Se ven medallas, plumas, cartas, autógrafos de hombres históricos dirigidos al poeta. Hay un pedazo “de pan del sitio”, y en una caja, cuatro grandes mechones de cabello, que indican toda la duración solar de esa vida.

Cabellos rubios, del seminario de Nobles de Madrid; cabellos del “niño sublime”, de París; cabellos más obscuros, del autor de “Hernani”, del joven y radiante conquistador del Romanticismo; cabellos grises, cabellos del luchador, cabellos de las tempestades de las Cámaras, de las agitaciones políticas, cabellos del “Año terrible”, y de “Los castigos”; cabellos blancos, cabellos de plata, cabellos de Guernesey, cabellos del “Arte de ser abuelo”, cabellos del anciano glorificado, del papa lírico del mundo, del venerable patriarca del pensamiento, cuya desaparición conmovió la tierra y cuyos despojos fueron velados por París en el más grandioso de los catafalcos, el Arco del Triunfo.

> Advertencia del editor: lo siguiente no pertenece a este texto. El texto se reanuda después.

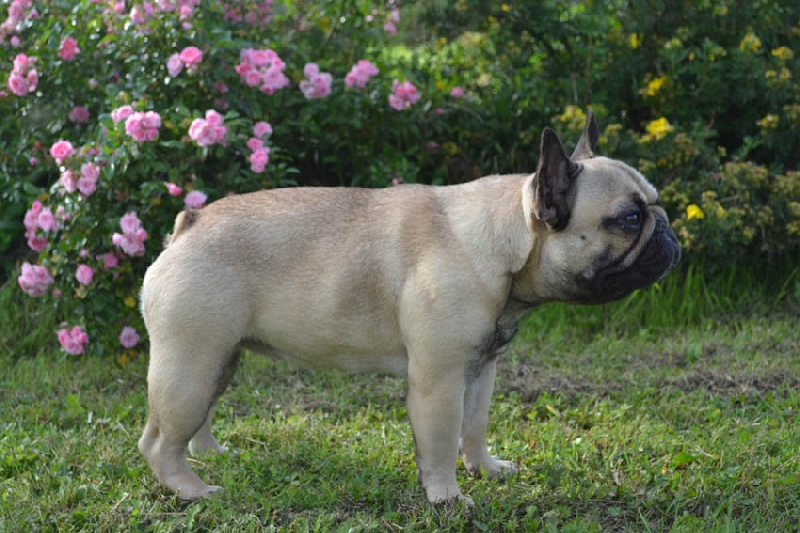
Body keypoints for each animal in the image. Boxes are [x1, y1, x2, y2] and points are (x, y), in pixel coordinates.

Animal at [139, 111, 680, 502]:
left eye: (655, 206)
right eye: (629, 220)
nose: (669, 233)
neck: (501, 242)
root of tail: (189, 224)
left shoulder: (480, 369)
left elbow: (474, 426)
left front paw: (484, 468)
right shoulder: (439, 379)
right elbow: (441, 439)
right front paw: (447, 497)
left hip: (218, 358)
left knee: (197, 418)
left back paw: (210, 453)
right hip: (190, 364)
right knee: (159, 441)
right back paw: (192, 490)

En una pequeña mesa, cuatro tinteros y cuatro plumas: de Lamartine, del viejo Dumas, de George Sand y del dueño de la casa. El cual, como es fama, se complacía en curiosas labores manuales y chinizaba y japonizaba aun antes que los Goncourt. Ahí está una chimenea decorada por él, orientalmente, y muchedumbre de “panneaux” coloreados y dorados de modo hábil y pintoresco.

Son caprichos de mandarín, visiones chinescas, animales fabulosos, fragmentarias pagodas, inauditos dragones, cómicos personajes del Imperio Celeste, flores raras, juegos decorativos de líneas y de figuras, hecho todo en tablas, uno como pirograbado y policromo, de la más interesante inventiva. Y cuadros y retratos, y más cuadros y más retratos. Sobre todo llama la vista y la meditación la obra pictórica de Hugo.

Habrá un libro muy importante y profundo el día en que un artista pensador escriba el que merecen las concepciones gráficas del altísimo poeta de Francia.

Es en los dibujos, es en el Víctor Hugo pintor en donde se completa la personalidad portentosa del rimador formidable y profético. Solamente en Turner, en Blake, en ciertas cosas de Piranesso, se percibe la cantidad de ensueño y de misterio que en las visiones manifestadas por Hugo en tales páginas de un “romanticismo” eterno y transcendente. Ruinas, fantásticos palacios, orientalizaciones fastuosas y miliunanochescas, construcciones extrañas que son como amontonamientos simbólicos, cielos funestos, claros de luna ilusorios, concreciones de nocturnos espantos, deformaciones de sombras y estallidos blancos de luces, abracadabrantes arquitecturas, resurrecciones del pasado y suposiciones del porvenir, el ensueño, la pesadilla, el horror, lo grotesco y lo arabesco, lo incógnito del arte, está revelado en las realizaciones pictóricas del prodigioso Padre. Y es tan vasta su fachada notredámica verbal y literaria, que no percibe el mundo sin fijarse, los festones y astrágalos que su pluma en recreo se complacía en prodigar, sirviéndose para sus efectos extraños de tintas diversas, del carbón, del café, del café con leche, del pabilo quemado, de todo lo que encontraba á mano la suya, acaparadora y eficaz.

Y luego, he ahí el arcaico lecho en que murió y los dos retratos de los nietos en la cercana chimenea, y el alto escritorio en que trabajaba de pie al levantarse, siempre matinal. Se siente en el ambiente gloria. Los visitantes no son muchos. Uno que otro extranjero. Papás que explican en voz baja á sus hijos la significación de objetos y documentos, algunos obreros, pues es hoy día domingo, y dos artistas, por el aspecto sajones, que toman apuntes en la sala de los dibujos. Al salir del dormitorio veo en una mesa, bajo un cristal, un papel en que el poeta declara que él pertenece á un partido que todavía no estaba formado, pero que formaría el siglo XX, el partido de que nacerían primero los Estados Unidos de Europa y después los Estados Unidos del Mundo. Es una idea que concretan largos párrafos expresados en varias obras, sobre todo en sus páginas sobre “París”. No olvidemos que más que el Pensador era el Gran Soñador... Y á pesar de su orientalismo, no previó al Japón de 1904, y al que seguirá.